Women: 'the male gaze'

A Goya show at the National Gallery of Art follows up on a Renaissance exhibition that looked at the female portrait

Sept. 11 affected visual art in two ways: It can now seem like a frill, or it can feel like a needed respite, where we revel in or reconcile the virtuous and the horrific.

A respite of an exhibition went less noticed last fall because of 9/11. Virtue and Beauty: Leonardo's Ginevra de' Benci and Renaissance Portraits of Women at the National Gallery in Washington put us in touch in the subtlest of ways with beauty and virtue, gender and power.

The exhibition opened Sept. 30; few visitors were going to the nation's capital during the three-month run. That is a shame, since the show, featuring Leonardo Da Vinci, Domenico Ghirlandaio, and Sandro Botticelli, was one of the National Gallery's finest exhibitions.

The names may sound like pasta dishes, but Botticelli's image "Birth of Venus," with its exquisite line and surreal space, appears on mugs and T-shirts, and is ingrained in popular awareness. That work was not in the Washington show, but a lovely Botticelli portrait of the young woman who inspired that Venus was – "Young Woman (Simonette Vespucci?) in Mythological Guise." The painting of the beautiful Vespucci, heartthrob of Florence's privileged sons, was a delicate delight.
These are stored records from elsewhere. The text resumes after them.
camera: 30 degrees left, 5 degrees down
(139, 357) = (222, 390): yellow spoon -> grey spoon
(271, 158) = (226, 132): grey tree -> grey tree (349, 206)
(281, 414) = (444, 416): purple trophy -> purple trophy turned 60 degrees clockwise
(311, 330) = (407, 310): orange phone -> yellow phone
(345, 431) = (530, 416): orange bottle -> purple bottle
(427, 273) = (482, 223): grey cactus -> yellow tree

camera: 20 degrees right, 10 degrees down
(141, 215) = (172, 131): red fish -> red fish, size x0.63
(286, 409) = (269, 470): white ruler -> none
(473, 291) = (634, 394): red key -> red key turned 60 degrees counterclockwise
The exhibition captured 15th-century Florence, when patronage and taste shifted from the church to ridiculously wealthy banking, textile, and shipping families, the most famous of which we all know: the Medicis.

The show gave a glimpse of Medici women, and of the Renaissance when – through their patrons, with their secular tastes and their interest in the real world and in creative experimentation – painters and sculptors achieved a level of skill so dazzling that they cast off medieval roles as craftsmen and commanded the status of genius artists.
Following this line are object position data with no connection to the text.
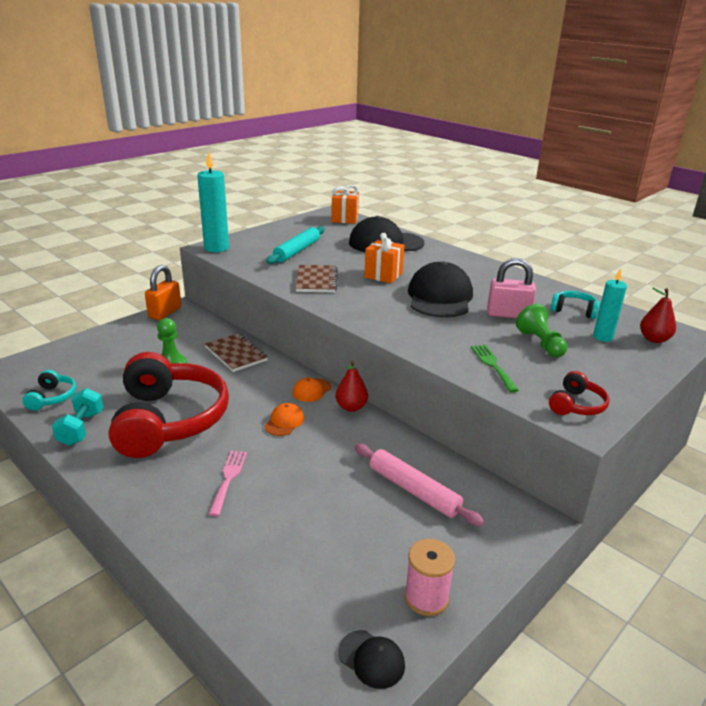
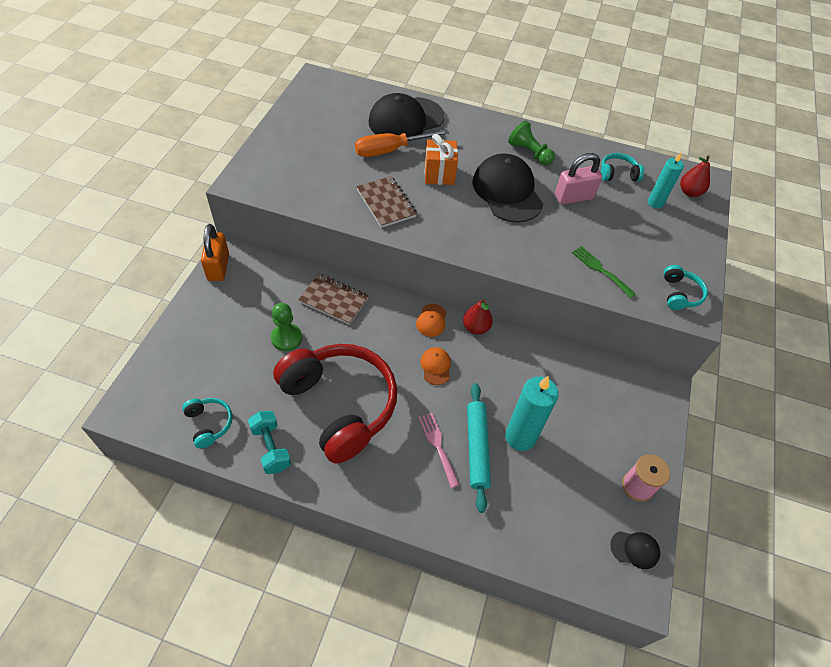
camera: 30 degrees left, 25 degrees up
(216, 248) = (247, 181): turquoise candle -> turquoise candle (520, 437)
(297, 251) = (332, 160): turquoise rolling pin -> turquoise rolling pin (477, 448)
(344, 219) = (338, 88): orange gift -> none
(353, 255) = (390, 150): none -> orange screwdriver
(413, 490) = (574, 396): pink rolling pin -> none
(540, 343) = (617, 228): green pawn -> green pawn (529, 153)
(576, 405) = (679, 294): red headphones -> turquoise headphones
The show recorded, among other complex changes in art and ideas, the advent of the female portrait in profile: still, stylized, impersonal archetypes of feminine refinement and élan, seen through the eyes of the male patriarchs who commissioned them and the male artists who executed them. These idealized profiles gradually softened into three-quarter poses, then to full-frontal portraits, immortalized in Leonardo's "Mona Lisa" and in his "Ginevra de' Benci" (still on display in Washington).
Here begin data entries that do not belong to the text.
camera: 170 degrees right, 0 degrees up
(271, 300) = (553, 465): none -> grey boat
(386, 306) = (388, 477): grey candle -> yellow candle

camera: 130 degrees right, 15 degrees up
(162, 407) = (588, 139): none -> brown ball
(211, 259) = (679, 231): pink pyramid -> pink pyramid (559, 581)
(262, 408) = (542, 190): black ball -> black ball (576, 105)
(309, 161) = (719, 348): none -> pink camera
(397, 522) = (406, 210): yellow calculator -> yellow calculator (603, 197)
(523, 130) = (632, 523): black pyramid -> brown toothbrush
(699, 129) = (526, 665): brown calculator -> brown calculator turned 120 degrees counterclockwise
As a perfect coda to "Renaissance Portraits of Women," the National Gallery has mounted Goya: Images of Women, through June 2.

Francisco de Goya y Lucientes worked in the early 1800s, and as his Romantic age of angst and free expression permitted, his women display a freedom only hinted at in the Renaissance.

Employed by the Spanish crown, Goya made a name for himself as a tapestry designer and painter, and became court painter to the king. Then he became deaf, and from this odd combination of despair and financial freedom, he began to render women increasingly from his imagination, with no patron demanding an idealized icon.

Goya images track the psychological, philosophical, and sociological line from the constrained Renaissance to the Romantic era via works like "Naked Maja." This young woman is naked, not classically nude, and she's comfortable with that distinction as she relaxes, unabashed.

Goya's "Thérèse-Louise de Sureda" is, like the Renaissance images, a made-to-order likeness and symbol of well-heeled virtue. But this woman has had 400 years since the Renaissance to turn her head and look right at us, inspecting the viewer as much we scrutinize her. A print from Goya's "Los Caprichos" shows a nubile teen, demure but calculating, as she chooses from rich, old suitors.

Both shows remind us that, since antiquity, art has been intensely interested in the female form. It was the proving ground on which stylistic and epochal changes were played out.

Laced onto this form through the ages are uneasy, contradictory ideas that we have inherited about what women are: sexual, virginal, decorated, modest, powerful, plotting, and powerless.

Whether from the 1400s or 1800s, we know women through the limited prism of what art history calls "the male gaze." Perhaps future shows will carry the theme into our century, letting women speak for themselves, and art reflects what it means to be a lady in the post-modern age.